Anthropic released Claude Opus 4.7 on April 16, 2026, positioning it as the frontier of its lineup while holding pricing unchanged at five dollars per million input tokens and twenty-five dollars per million output tokens. The headline technical gains sit in software engineering, long-horizon autonomy, and vision. On SWE-bench Verified the model posts state-of-the-art resolution rates, with early testers reporting roughly thirteen percentage points of gain over Opus 4.6 on coding tasks and a three-times increase in the number of production tasks completed end-to-end. On specialized evaluations the model reaches 90.9 percent on BigLaw Bench and takes the lead on GDPval-AA, a third-party evaluation of economically valuable knowledge work. Instruction following is reported to be substantially stronger, which Anthropic flags explicitly as a migration hazard: prompts tuned against older Claude versions may need to be rewritten rather than ported.
Vision capacity expanded roughly three times, with support for images up to 2,576 pixels on the long edge. In practice this unlocks dense-screenshot reading, reasoning over complex diagrams, and better extraction from technical and scientific figures. A new reasoning effort level called xhigh exposes finer control over the reasoning-versus-latency tradeoff, extending the existing low-to-high ladder. Early testers emphasize sustained autonomous reasoning — the model is described as coherent across multi-hour runs rather than prematurely concluding on difficult problems. The tokenizer has been updated, and as a consequence input token counts rise roughly 1.0 to 1.35 times depending on the content, which has meaningful implications for both latency and cost modeling.

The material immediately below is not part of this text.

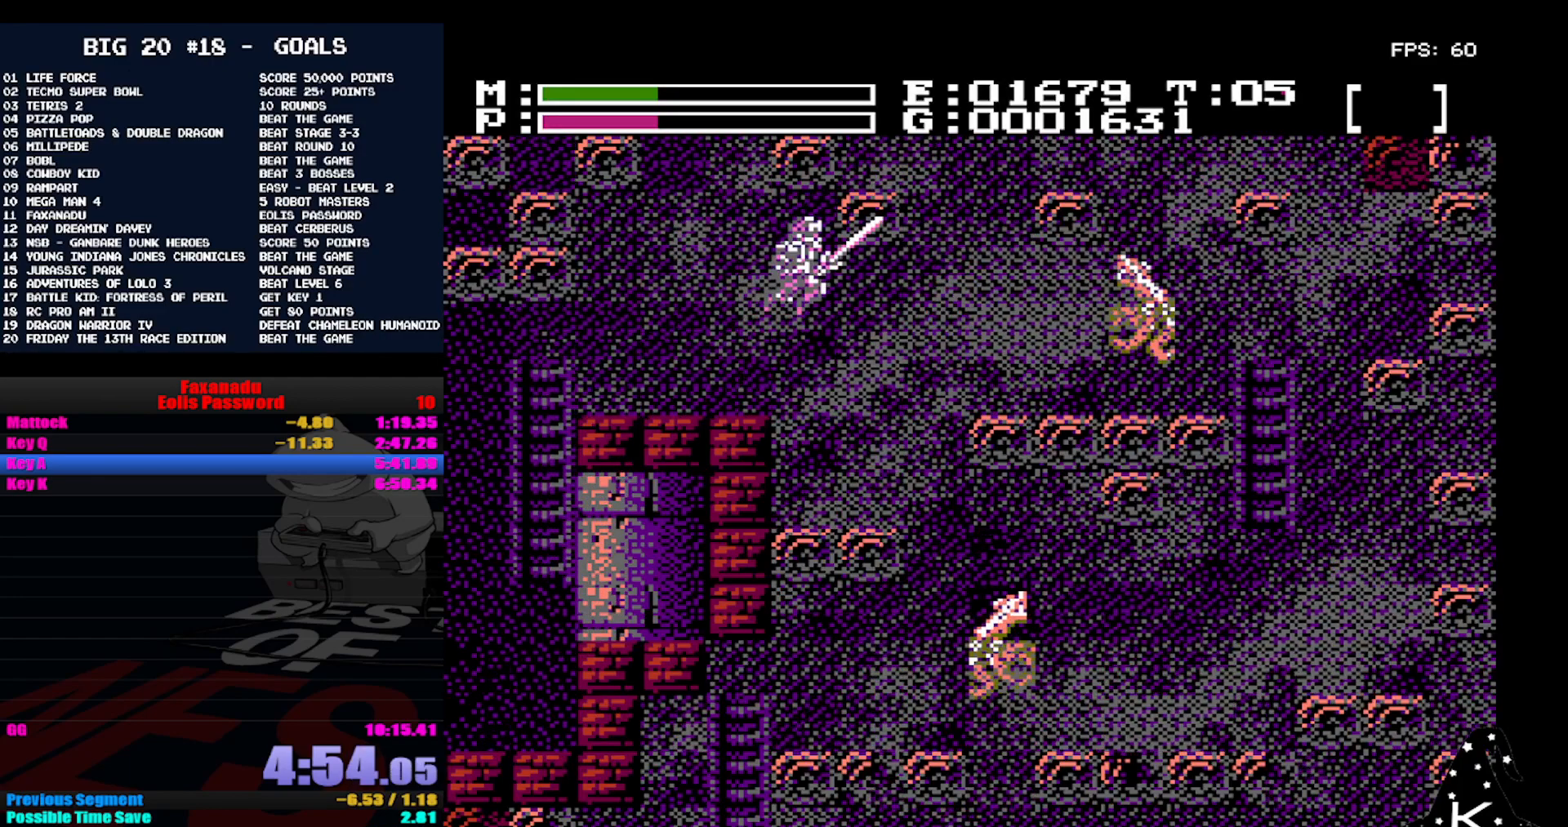
{"buttons": ["A", "DPAD_UP"], "events": [[67, "A", "up"], [167, "A", "down"]]}
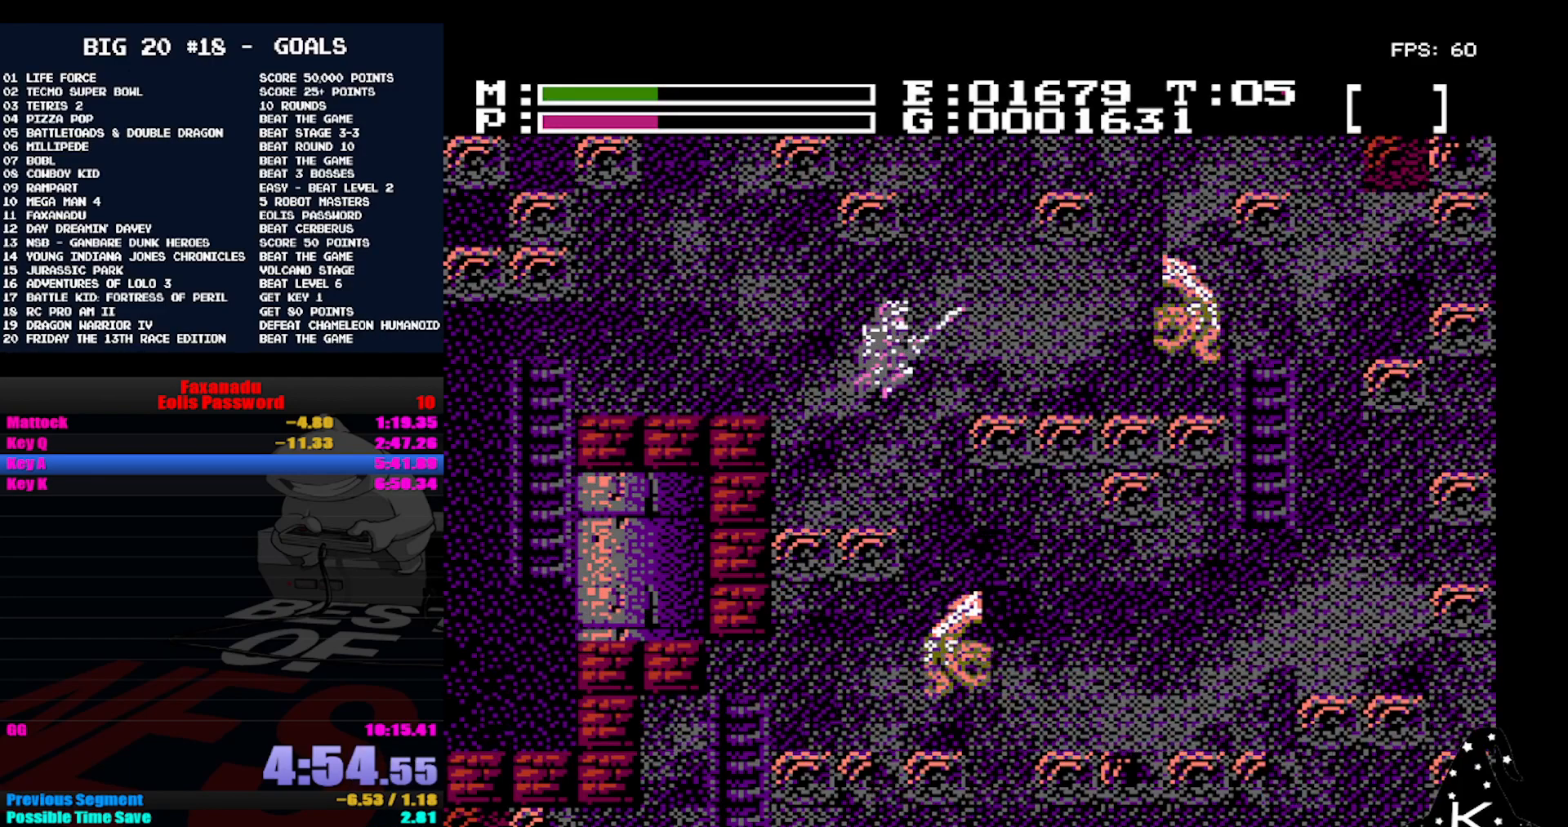
{"buttons": ["A", "DPAD_UP"], "events": []}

Safety posture is framed as comparable to Opus 4.6, with improvements in honesty and prompt-injection resistance. The release is paired with Project Glasswing, a set of automatic safeguards that detect and block requests indicating prohibited or high-risk cybersecurity uses; a Cyber Verification Program carves out legitimate vulnerability research and penetration testing. Distribution covers all Claude products, the API, Amazon Bedrock, Google Cloud Vertex AI, and Microsoft Foundry.

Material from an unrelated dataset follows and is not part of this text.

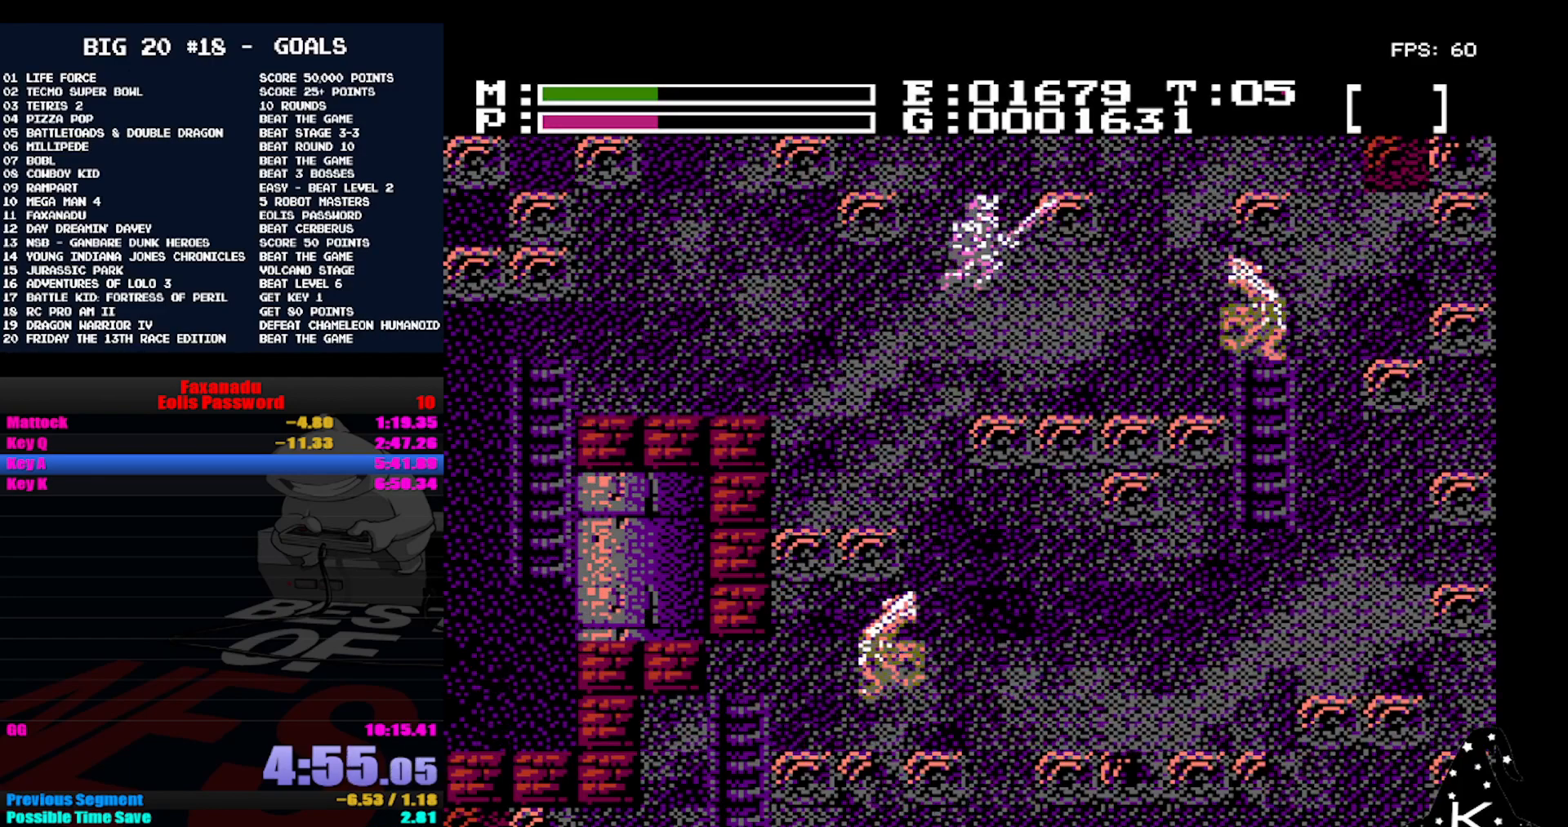
{"buttons": ["A", "DPAD_UP"], "events": []}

Third-party evaluations and community reception were genuinely split. Artificial Analysis placed Opus 4.7, Gemini 3.1 Pro Preview, and GPT-5.4 tied at an intelligence score of fifty-seven, which frames the release as frontier parity rather than an uncontested lead. On Hacker News, the strongest positive signal came from heavy Claude Code users noting gains on well-specified structured tasks at higher effort levels. Less favorably, multiple threads flagged regressions in day-to-day Claude Code use — more hallucinations on shallow checks, additional confirmation loops, and higher token burn per outcome. A separate and pointed complaint thread, 'Claude Code Opus 4.7 keeps checking on malware,' documented the model producing false-positive malware refusals on legitimate debugging work; the apparent root cause is an interaction between Claude Code's injected system prompt and Opus 4.7's updated reasoning behavior, with at least one developer reporting an account termination triggered by these signals. The practical takeaway is that whether Opus 4.7 is an upgrade depends materially on workflow: for structured high-effort tasks with well-written prompts the gains appear real, while casual Claude Code use may warrant holding on 4.6 until the rough edges settle.
- Anthropic News: Framed as SOTA on SWE-bench Verified with 2,576px vision, xhigh reasoning control, and Project Glasswing cybersecurity guardrails; pricing unchanged.

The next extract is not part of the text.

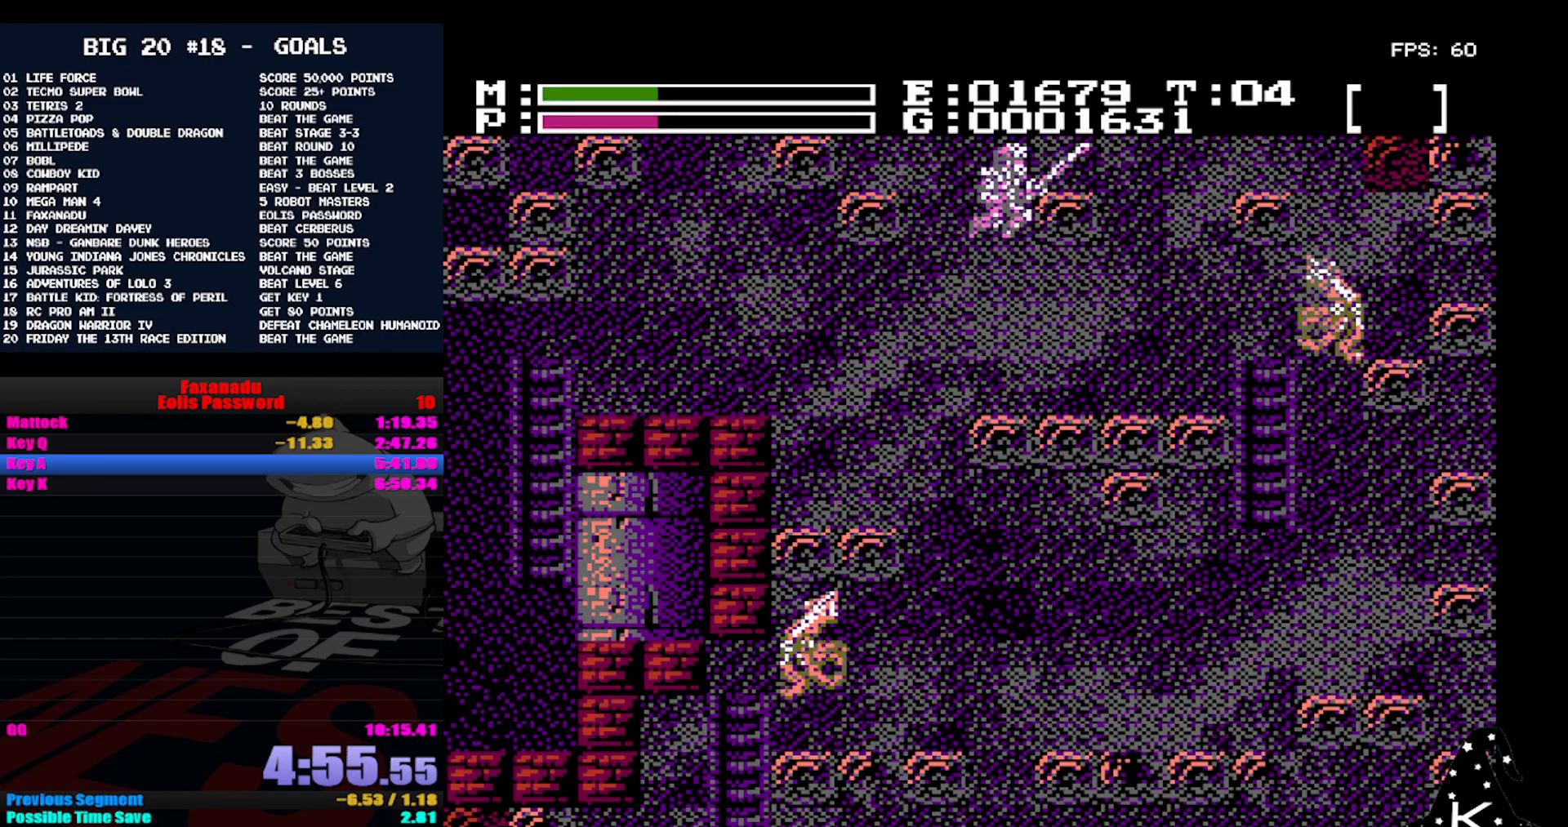
{"buttons": ["A", "DPAD_UP"], "events": []}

- Artificial Analysis: Placed Opus 4.7, Gemini 3.1 Pro Preview, and GPT-5.4 tied at intelligence score 57 — frontier parity, not a singular lead.
- Hacker News: Developer reception split: users report stronger structured-coding performance at high effort but regressions in Claude Code (hallucinations, more confirmation loops, higher token burn).
- Hacker News (malware thread): Injected Claude Code system prompt now interacts with 4.7's reasoning to produce false-positive 'suspected malware' refusals on legitimate debugging work; one developer reported account termination.
- YT: AI Explained: Walked through 'New Frontier in Performance and Drama' video framing — strong on benchmarks, but community drama around tokenizer cost changes and refusal behavior.